Serbien 2018 spielt auch gar nicht schlecht, aber die herausgespielten Chancen nutzen sie nicht. Ein unwiderstehlicher Freistoß von Kolarov bringt kurz nach der Pause die Entscheidung. Costa Rica, die Überraschung der letzten WM, gelingt es nicht, im Vorwärts-Modus Entscheidendes zustande zu bringen. Serbien bringt das Spiel locker über die Zeit und im Schlafzimmer ist es noch immer ruhig. Ich springe noch schnell in den Supermarkt an der Ecke und besorge das Nötigste, um mal wieder aus dem, was sich im Kühlschrank findet, ein Essen zusammen zu panschen.

- [Vorliegende Zeilen]
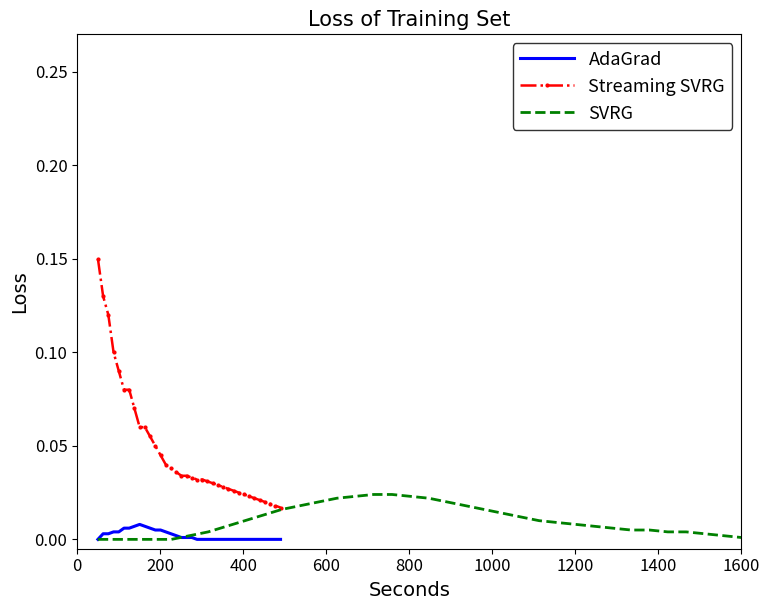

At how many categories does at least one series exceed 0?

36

...

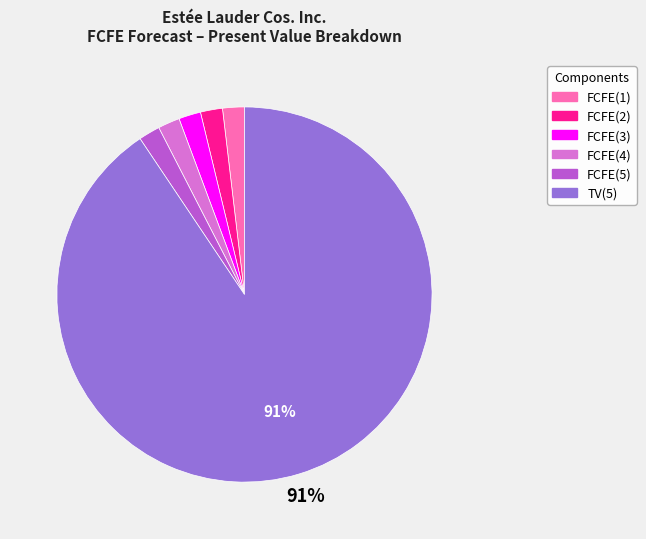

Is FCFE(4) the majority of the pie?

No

- [Zu bearbeiten]
a – Was bringt laut dem Textauszug kurz nach der Pause die Entscheidung?
b – Nenne alle Länder- und Personennamen, die im Textauszug vorkommen.
c – Wiederhole aus dem Textauszug wortgetreu alles von „Serbien 2018 spielt“ bis hinunter zu „zusammen zu panschen.“.

- [Gelöste Aufgaben]
a – Ein unwiderstehlicher Freistoß von Kolarov.

b – Serbien, Kolarov, Costa Rica

c –
Serbien 2018 spielt auch gar nicht schlecht, aber die herausgespielten Chancen nutzen sie nicht. Ein unwiderstehlicher Freistoß von Kolarov bringt kurz nach der Pause die Entscheidung. Costa Rica, die Überraschung der letzten WM, gelingt es nicht, im Vorwärts-Modus Entscheidendes zustande zu bringen. Serbien bringt das Spiel locker über die Zeit und im Schlafzimmer ist es noch immer ruhig. Ich springe noch schnell in den Supermarkt an der Ecke und besorge das Nötigste, um mal wieder aus dem, was sich im Kühlschrank findet, ein Essen zusammen zu panschen.